▶ Description of the task
From the records below, convert the lines between the line holding "všechno. A já jsem neměla co ztratit." and the line holding "Prix à l'unité : 21,70€ - 34,62€/kg", inclusive, into a Markdown table with the columns Row and Line, giving each line a row number and skipping blank lines. Include only those lines, and leave the pictures out of the answer.

───── Supplied material ─────

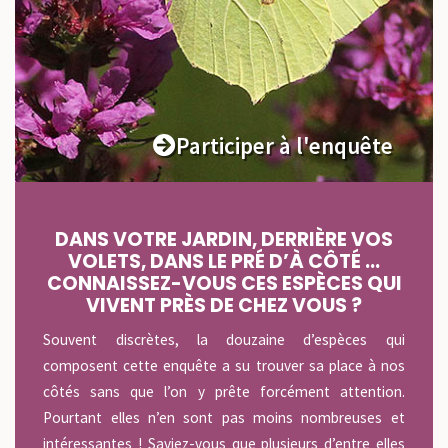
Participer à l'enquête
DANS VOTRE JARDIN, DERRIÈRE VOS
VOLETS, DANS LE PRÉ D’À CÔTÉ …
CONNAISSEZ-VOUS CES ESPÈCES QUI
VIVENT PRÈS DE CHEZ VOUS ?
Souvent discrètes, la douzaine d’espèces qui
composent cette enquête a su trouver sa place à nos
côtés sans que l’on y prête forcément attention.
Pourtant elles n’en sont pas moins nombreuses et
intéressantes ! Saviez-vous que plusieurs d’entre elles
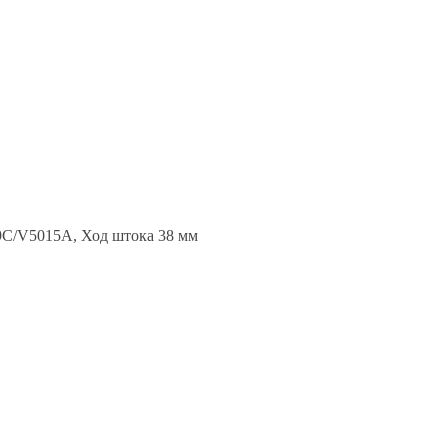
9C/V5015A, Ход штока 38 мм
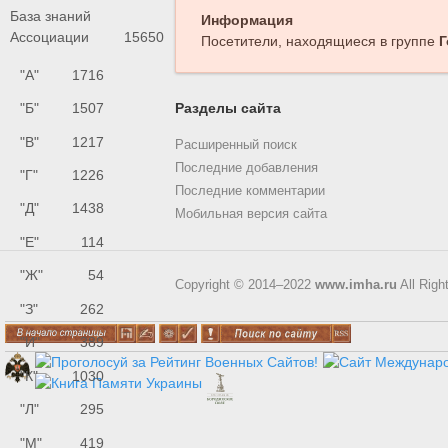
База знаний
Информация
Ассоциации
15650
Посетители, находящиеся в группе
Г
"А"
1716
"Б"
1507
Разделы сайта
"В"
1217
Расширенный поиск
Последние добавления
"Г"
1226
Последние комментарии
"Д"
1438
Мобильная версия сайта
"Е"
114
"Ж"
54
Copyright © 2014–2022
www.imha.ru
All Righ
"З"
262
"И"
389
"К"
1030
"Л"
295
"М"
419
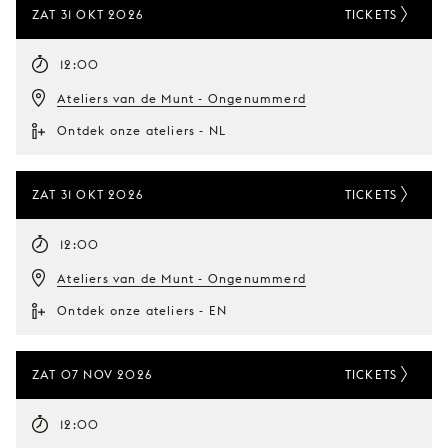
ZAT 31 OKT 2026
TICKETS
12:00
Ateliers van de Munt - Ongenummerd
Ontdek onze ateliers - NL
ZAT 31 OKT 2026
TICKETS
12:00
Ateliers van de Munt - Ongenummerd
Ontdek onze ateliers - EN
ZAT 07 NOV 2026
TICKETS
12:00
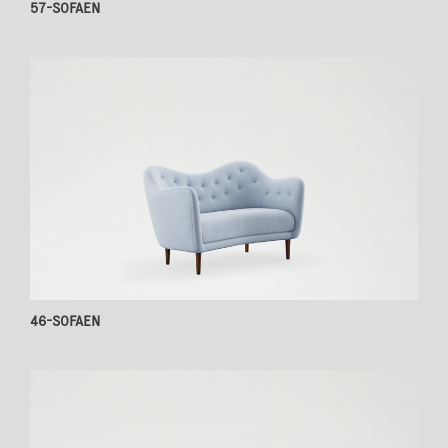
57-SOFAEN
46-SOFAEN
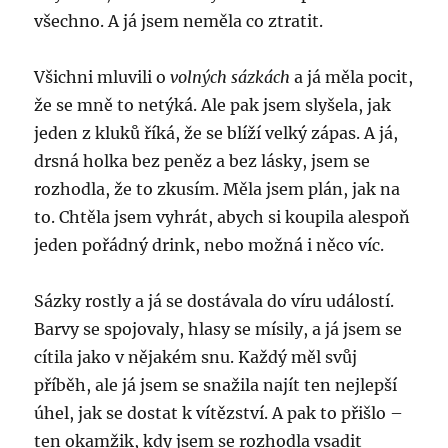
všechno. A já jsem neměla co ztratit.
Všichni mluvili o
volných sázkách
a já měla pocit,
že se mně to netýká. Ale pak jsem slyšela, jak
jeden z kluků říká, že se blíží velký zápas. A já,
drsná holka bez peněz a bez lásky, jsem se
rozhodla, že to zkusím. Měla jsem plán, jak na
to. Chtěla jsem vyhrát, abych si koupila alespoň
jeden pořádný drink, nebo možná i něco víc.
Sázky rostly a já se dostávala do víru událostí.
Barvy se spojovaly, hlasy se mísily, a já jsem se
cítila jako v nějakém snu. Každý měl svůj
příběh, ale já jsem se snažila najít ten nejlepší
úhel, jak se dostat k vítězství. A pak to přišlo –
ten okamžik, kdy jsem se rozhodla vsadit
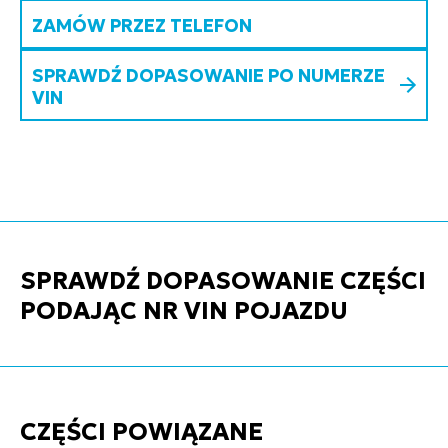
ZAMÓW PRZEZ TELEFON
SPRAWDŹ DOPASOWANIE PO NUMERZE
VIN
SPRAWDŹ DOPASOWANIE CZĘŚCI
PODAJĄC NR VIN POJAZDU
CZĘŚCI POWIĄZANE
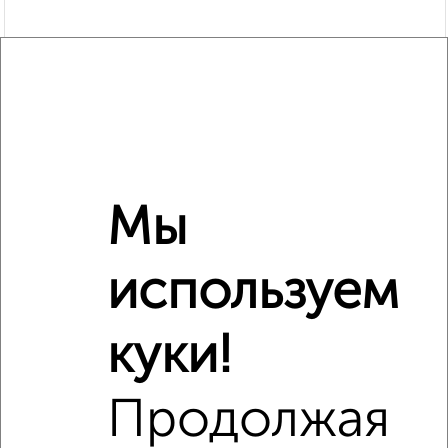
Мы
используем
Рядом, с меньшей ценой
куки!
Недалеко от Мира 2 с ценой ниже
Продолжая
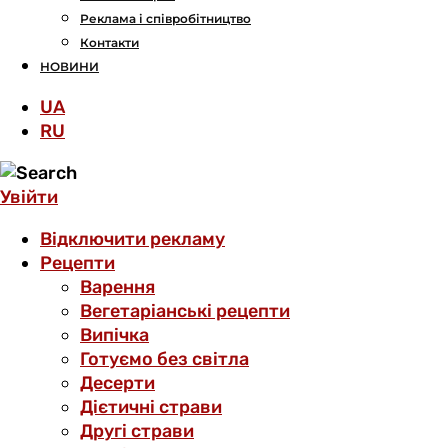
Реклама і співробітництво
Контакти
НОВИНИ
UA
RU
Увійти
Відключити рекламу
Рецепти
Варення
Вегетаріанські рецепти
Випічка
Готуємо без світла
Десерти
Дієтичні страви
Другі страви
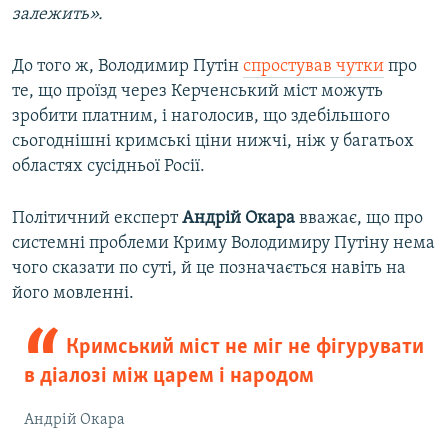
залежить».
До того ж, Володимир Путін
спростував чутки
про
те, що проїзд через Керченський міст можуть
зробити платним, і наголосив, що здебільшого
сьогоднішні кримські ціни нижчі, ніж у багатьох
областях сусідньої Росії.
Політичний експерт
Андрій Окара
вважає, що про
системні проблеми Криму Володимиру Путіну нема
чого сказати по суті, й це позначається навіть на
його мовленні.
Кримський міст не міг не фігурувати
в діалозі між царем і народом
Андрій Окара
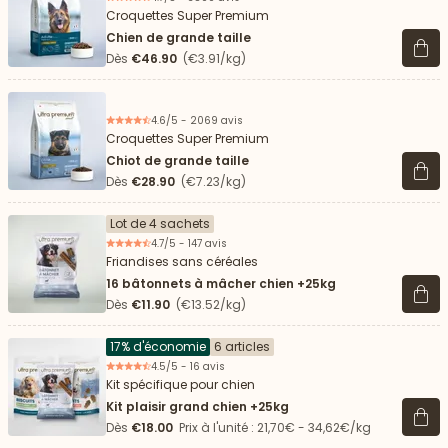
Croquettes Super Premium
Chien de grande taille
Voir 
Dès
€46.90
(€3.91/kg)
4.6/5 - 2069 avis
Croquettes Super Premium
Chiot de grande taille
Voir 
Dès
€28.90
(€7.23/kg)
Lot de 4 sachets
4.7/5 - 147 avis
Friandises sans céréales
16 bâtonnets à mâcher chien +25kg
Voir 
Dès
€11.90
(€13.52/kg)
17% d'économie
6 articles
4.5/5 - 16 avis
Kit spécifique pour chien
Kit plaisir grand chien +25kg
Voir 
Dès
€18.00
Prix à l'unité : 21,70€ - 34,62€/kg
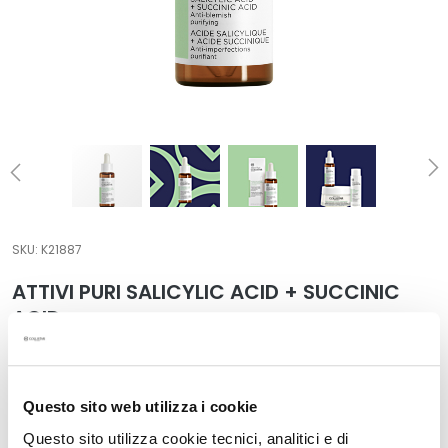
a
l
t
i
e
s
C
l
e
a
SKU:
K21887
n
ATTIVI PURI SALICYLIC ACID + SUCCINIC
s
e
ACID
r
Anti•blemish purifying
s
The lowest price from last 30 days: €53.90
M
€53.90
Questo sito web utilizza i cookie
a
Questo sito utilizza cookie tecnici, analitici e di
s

─────
───── Supplied material ─────

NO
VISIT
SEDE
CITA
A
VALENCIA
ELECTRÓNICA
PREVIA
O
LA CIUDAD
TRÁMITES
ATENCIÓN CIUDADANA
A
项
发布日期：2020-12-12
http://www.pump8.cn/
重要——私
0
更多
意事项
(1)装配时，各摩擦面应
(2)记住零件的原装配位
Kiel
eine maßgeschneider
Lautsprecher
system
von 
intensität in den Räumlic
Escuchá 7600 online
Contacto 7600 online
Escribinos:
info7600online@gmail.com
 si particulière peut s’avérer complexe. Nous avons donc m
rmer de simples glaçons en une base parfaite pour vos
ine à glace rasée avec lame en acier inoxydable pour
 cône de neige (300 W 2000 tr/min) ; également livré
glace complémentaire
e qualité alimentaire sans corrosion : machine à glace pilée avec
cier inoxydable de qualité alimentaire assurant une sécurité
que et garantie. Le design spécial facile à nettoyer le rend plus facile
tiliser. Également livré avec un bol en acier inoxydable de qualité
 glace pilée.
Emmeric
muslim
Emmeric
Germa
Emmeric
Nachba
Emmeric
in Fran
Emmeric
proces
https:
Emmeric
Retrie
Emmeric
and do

─────
───── Supplied material ─────

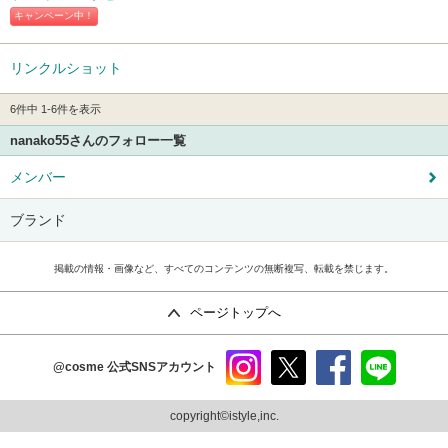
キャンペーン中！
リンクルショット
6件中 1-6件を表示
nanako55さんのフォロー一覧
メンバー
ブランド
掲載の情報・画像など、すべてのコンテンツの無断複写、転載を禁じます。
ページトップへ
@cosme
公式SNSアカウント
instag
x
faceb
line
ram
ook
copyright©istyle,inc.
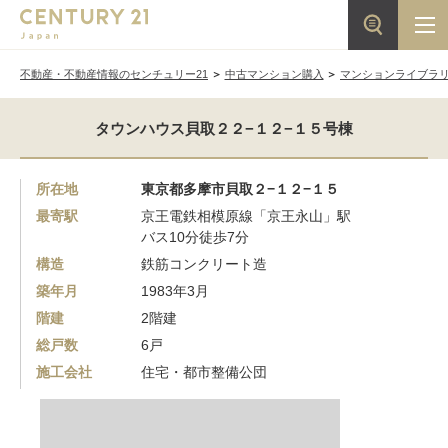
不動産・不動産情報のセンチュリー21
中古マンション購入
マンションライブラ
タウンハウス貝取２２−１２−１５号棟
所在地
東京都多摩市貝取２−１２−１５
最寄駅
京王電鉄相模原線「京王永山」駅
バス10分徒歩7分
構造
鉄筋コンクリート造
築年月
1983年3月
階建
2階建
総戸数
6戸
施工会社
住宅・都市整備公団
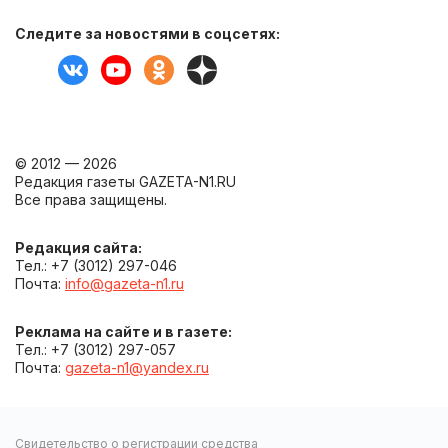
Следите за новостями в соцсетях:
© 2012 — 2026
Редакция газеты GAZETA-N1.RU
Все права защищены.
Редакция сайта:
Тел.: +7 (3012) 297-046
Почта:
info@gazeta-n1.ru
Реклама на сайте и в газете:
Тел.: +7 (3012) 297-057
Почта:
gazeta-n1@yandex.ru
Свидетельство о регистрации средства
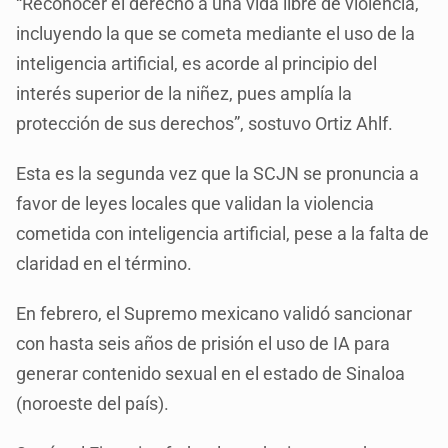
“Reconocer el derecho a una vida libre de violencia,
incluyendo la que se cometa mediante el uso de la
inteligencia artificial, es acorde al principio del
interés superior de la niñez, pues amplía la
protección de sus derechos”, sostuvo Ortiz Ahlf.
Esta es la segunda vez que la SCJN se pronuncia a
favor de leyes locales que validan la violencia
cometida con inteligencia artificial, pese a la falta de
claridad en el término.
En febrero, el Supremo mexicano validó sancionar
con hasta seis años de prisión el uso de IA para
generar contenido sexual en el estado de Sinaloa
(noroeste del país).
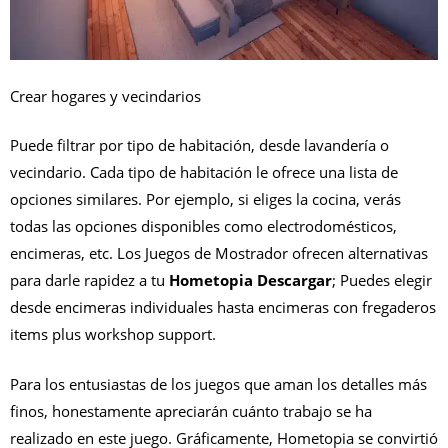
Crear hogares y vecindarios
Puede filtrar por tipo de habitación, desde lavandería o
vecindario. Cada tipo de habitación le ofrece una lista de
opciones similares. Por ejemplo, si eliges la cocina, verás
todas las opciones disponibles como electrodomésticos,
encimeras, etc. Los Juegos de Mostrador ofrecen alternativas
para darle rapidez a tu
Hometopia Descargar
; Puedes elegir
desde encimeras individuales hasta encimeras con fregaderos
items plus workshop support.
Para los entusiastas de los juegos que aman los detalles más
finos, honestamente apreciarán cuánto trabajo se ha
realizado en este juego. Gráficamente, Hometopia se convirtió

─────

▶ Written response
| Row | Line |
|---|---|
| 1 | všechno. A já jsem neměla co ztratit. |
| 2 | Všichni mluvili o |
| 3 | volných sázkách |
| 4 | a já měla pocit, |
| 5 | že se mně to netýká. Ale pak jsem slyšela, jak |
| 6 | jeden z kluků říká, že se blíží velký zápas. A já, |
| 7 | drsná holka bez peněz a bez lásky, jsem se |
| 8 | rozhodla, že to zkusím. Měla jsem plán, jak na |
| 9 | to. Chtěla jsem vyhrát, abych si koupila alespoň |
| 10 | jeden pořádný drink, nebo možná i něco víc. |
| 11 | Sázky rostly a já se dostávala do víru událostí. |
| 12 | Barvy se spojovaly, hlasy se mísily, a já jsem se |
| 13 | cítila jako v nějakém snu. Každý měl svůj |
| 14 | příběh, ale já jsem se snažila najít ten nejlepší |
| 15 | úhel, jak se dostat k vítězství. A pak to přišlo – |
| 16 | ten okamžik, kdy jsem se rozhodla vsadit |
| 17 | ZAMÓW PRZEZ TELEFON |
| 18 | SPRAWDŹ DOPASOWANIE PO NUMERZE |
| 19 | VIN |
| 20 | SPRAWDŹ DOPASOWANIE CZĘŚCI |
| 21 | PODAJĄC NR VIN POJAZDU |
| 22 | CZĘŚCI POWIĄZANE |
| 23 | Мы |
| 24 | используем |
| 25 | Рядом, с меньшей ценой |
| 26 | куки! |
| 27 | Недалеко от Мира 2 с ценой ниже |
| 28 | Продолжая |
| 29 | Реклама і співробітництво |
| 30 | Контакти |
| 31 | НОВИНИ |
| 32 | UA |
| 33 | RU |
| 34 | Увійти |
| 35 | Відключити рекламу |
| 36 | Рецепти |
| 37 | Варення |
| 38 | Вегетаріанські рецепти |
| 39 | Випічка |
| 40 | Готуємо без світла |
| 41 | Десерти |
| 42 | Дієтичні страви |
| 43 | Другі страви |
| 44 | залежить». |
| 45 | До того ж, Володимир Путін |
| 46 | спростував чутки |
| 47 | про |
| 48 | те, що проїзд через Керченський міст можуть |
| 49 | зробити платним, і наголосив, що здебільшого |
| 50 | сьогоднішні кримські ціни нижчі, ніж у багатьох |
| 51 | областях сусідньої Росії. |
| 52 | Політичний експерт |
| 53 | Андрій Окара |
| 54 | вважає, що про |
| 55 | системні проблеми Криму Володимиру Путіну нема |
| 56 | чого сказати по суті, й це позначається навіть на |
| 57 | його мовленні. |
| 58 | Кримський міст не міг не фігурувати |
| 59 | в діалозі між царем і народом |
| 60 | Андрій Окара |
| 61 | Croquettes Super Premium |
| 62 | Chien de grande taille |
| 63 | Voir  |
| 64 | Dès |
| 65 | €46.90 |
| 66 | (€3.91/kg) |
| 67 | 4.6/5 - 2069 avis |
| 68 | Croquettes Super Premium |
| 69 | Chiot de grande taille |
| 70 | Voir  |
| 71 | Dès |
| 72 | €28.90 |
| 73 | (€7.23/kg) |
| 74 | Lot de 4 sachets |
| 75 | 4.7/5 - 147 avis |
| 76 | Friandises sans céréales |
| 77 | 16 bâtonnets à mâcher chien +25kg |
| 78 | Voir  |
| 79 | Dès |
| 80 | €11.90 |
| 81 | (€13.52/kg) |
| 82 | 17% d'économie |
| 83 | 6 articles |
| 84 | 4.5/5 - 16 avis |
| 85 | Kit spécifique pour chien |
| 86 | Kit plaisir grand chien +25kg |
| 87 | Voir  |
| 88 | Dès |
| 89 | €18.00 |
| 90 | Prix à l'unité : 21,70€ - 34,62€/kg |